Re: The set of natural numbers
Posted:
Aug 30, 2017 6:39 AM


"Julio P. Di Egidio" <julio@diegidio.name> writes:
> On 29/08/2017 05:35, George Greene wrote: >> On Monday, August 28, 2017 at 6:47:45 PM UTC4, Julio Di Egidio wrote: >>> Theorem: N = {1,2,3,...;w} (where w denotes a simple infinity). >> >> You are FUCKING STUPID, speaking of Pavlovian anticrankery. N >> *HAS*A*DEFINITION*!!! Nobody can prove that ANYthing is something >> other than what it IS DEFINED to be!
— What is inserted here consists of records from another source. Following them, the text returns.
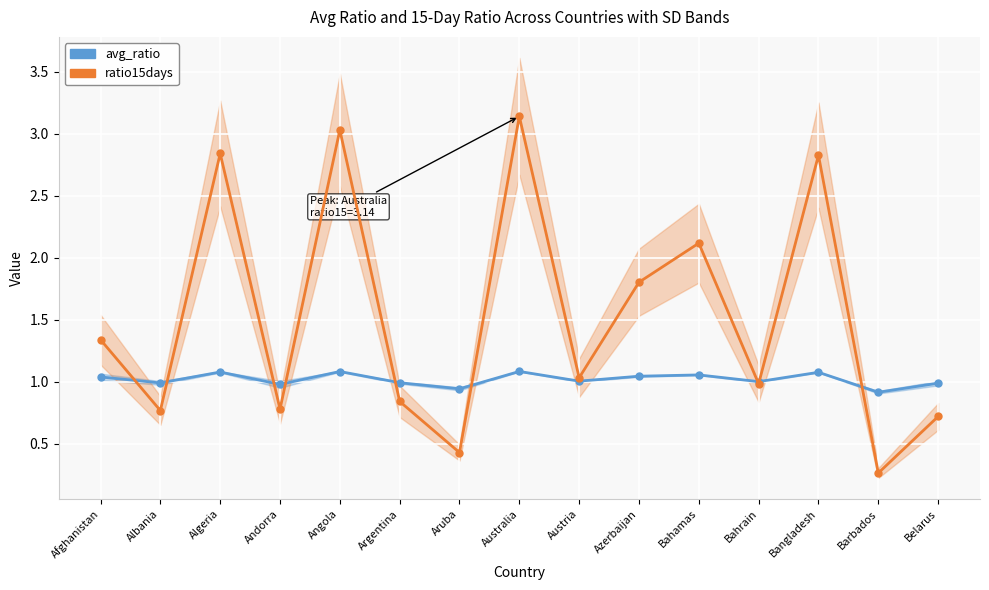

Reading left to right, transcribe all the data shown in this chart.

avg_ratio: 1.0	1.0	1.1	1.0	1.1	1.0	0.9	1.1	1.0	1.0	1.1	1.0	1.1	0.9	1.0
ratio15days: 1.3	0.8	2.8	0.8	3.0	0.8	0.4	3.1	1.0	1.8	2.1	1.0	2.8	0.3	0.7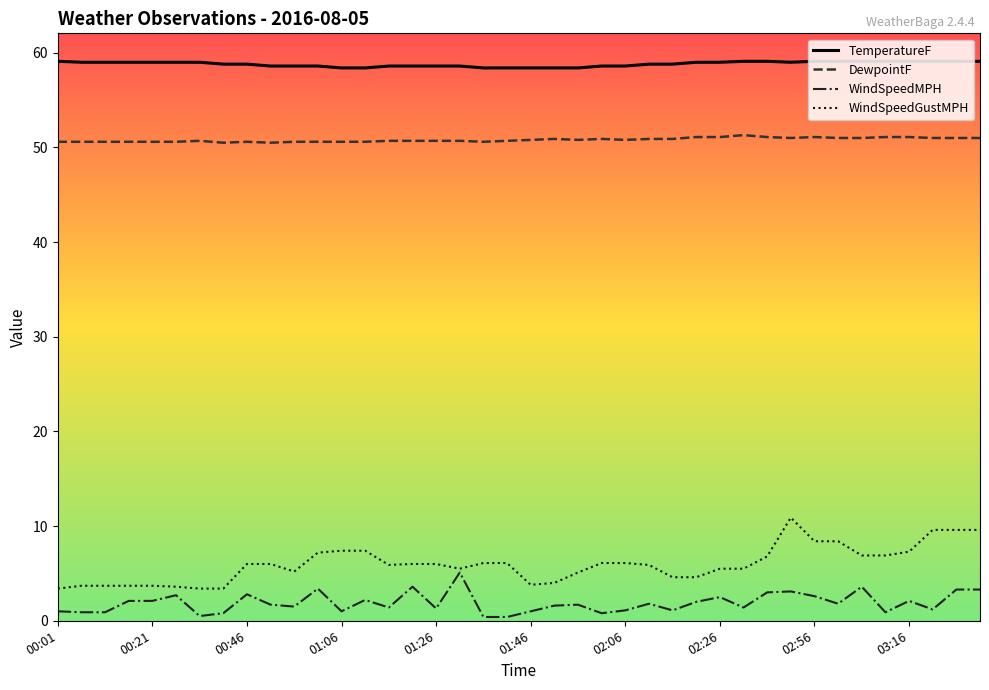

Which series has the largest total across all categories?

TemperatureF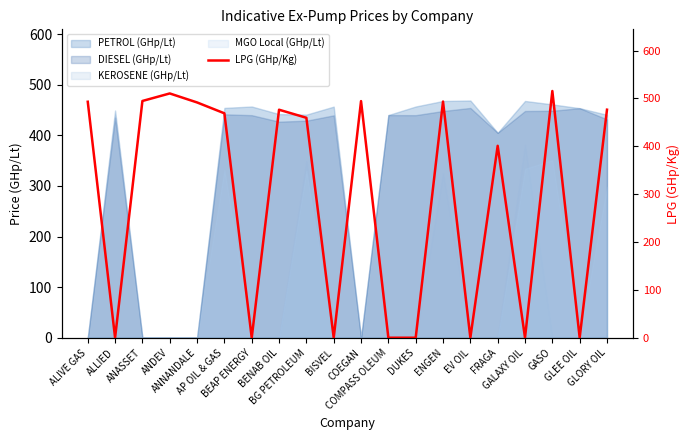

List the labels in order of value, largest first.

GASO, ANDEV, ANASSET, COEGAN, ENGEN, ALIVE GAS, ANNANDALE, GLORY OIL, BENAB OIL, AP OIL & GAS, BG PETROLEUM, FRAGA, ALLIED, BEAP ENERGY, BISVEL, COMPASS OLEUM, DUKES, EV OIL, GALAXY OIL, GLEE OIL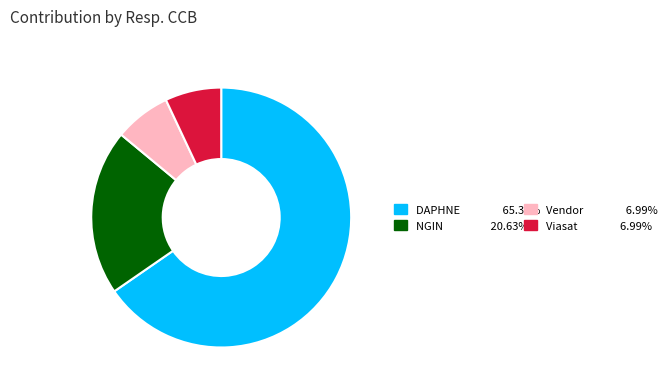

How many segments does this pie chart have?

4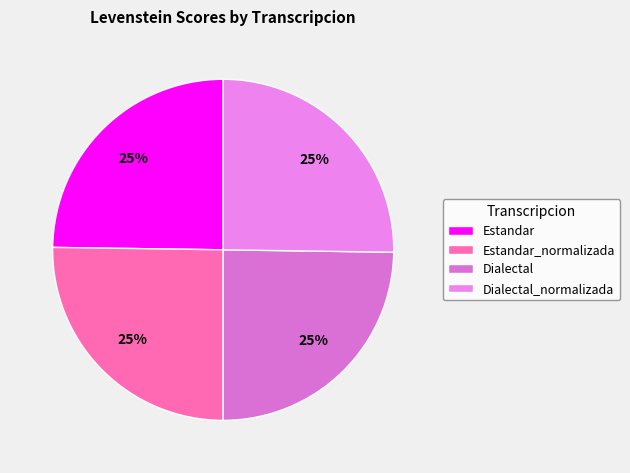

Is it true that Dialectal is 14% of the pie?

False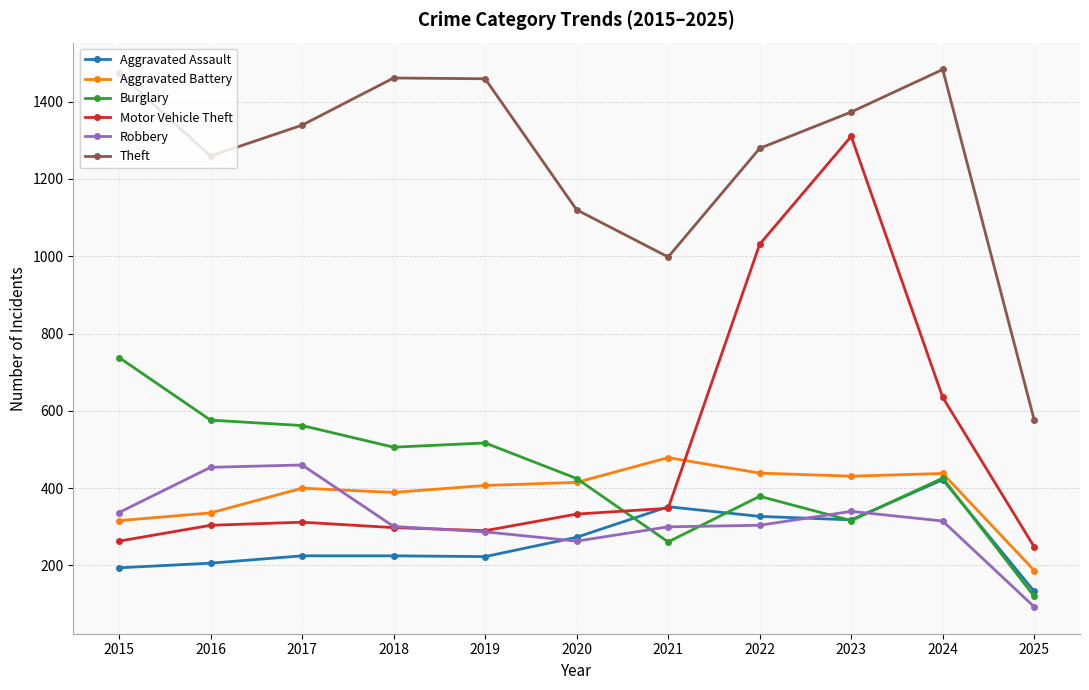

What is the difference between the highest and lowest values at 2015?

1280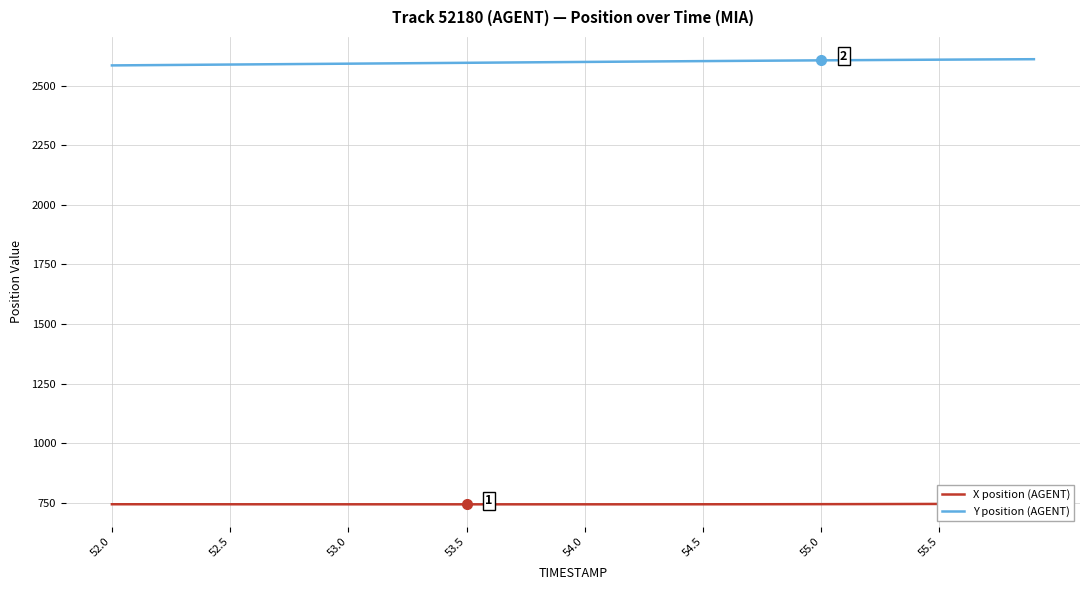

What is the label of the 40th point from the right?

52.0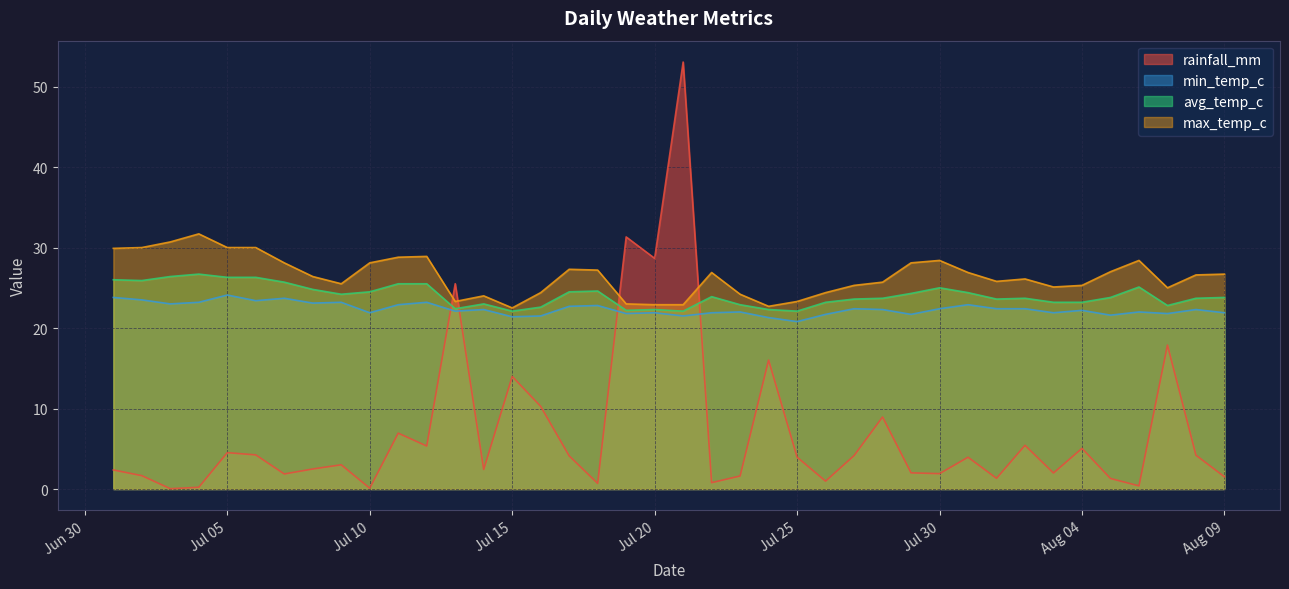

What is the difference between the maximum and minimum values in the max_temp_c series?

9.2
> You (and the others) are just mistaken on that: the set of natural > numbers is *the minimal set that satisfies the axiom of infinity* and > my theorem is about which set that is. So, at least the problem > statement is surely legitimate.
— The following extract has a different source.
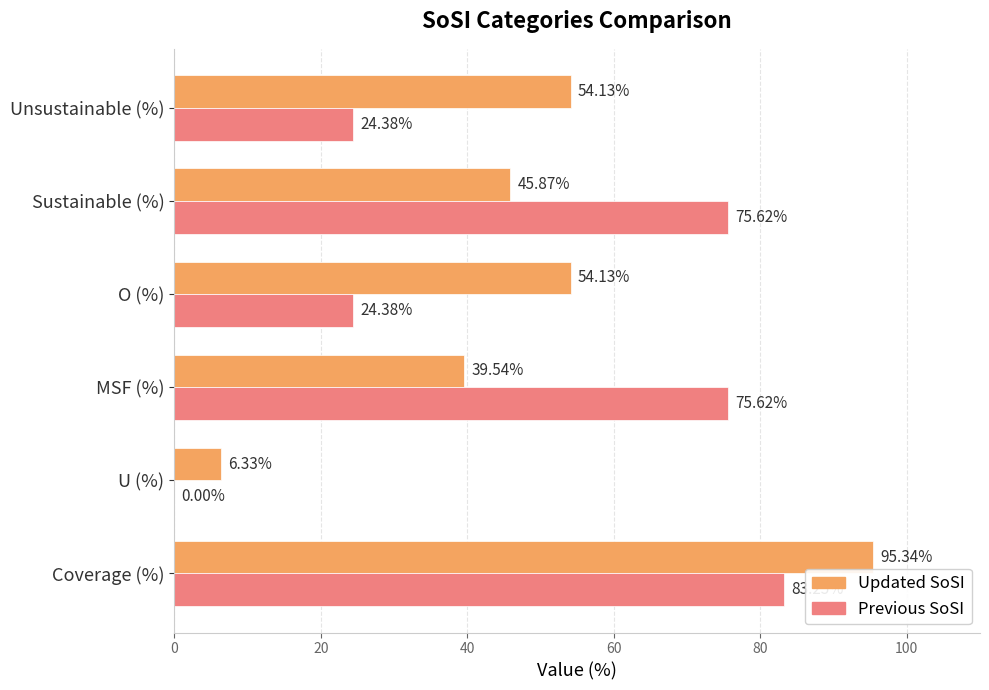

Between Coverage (%) and U (%), which series saw the biggest shift?

Updated SoSI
A basic property of sets (not involving undefinable elements, or uncountability) is that a definable collection of elements from a given set is also a set.
If you accept the existence of X = {1,2,3,...;w} as a set, then by the property above there is also a set
Y = { x in X : x =/= w }.
That is a smaller set, and its existence is enough to ensure that there is an infinite set (even if "infinite" is taken as "potentially infinite").
Do you reject the idea that a definable collection from a given set is also a set?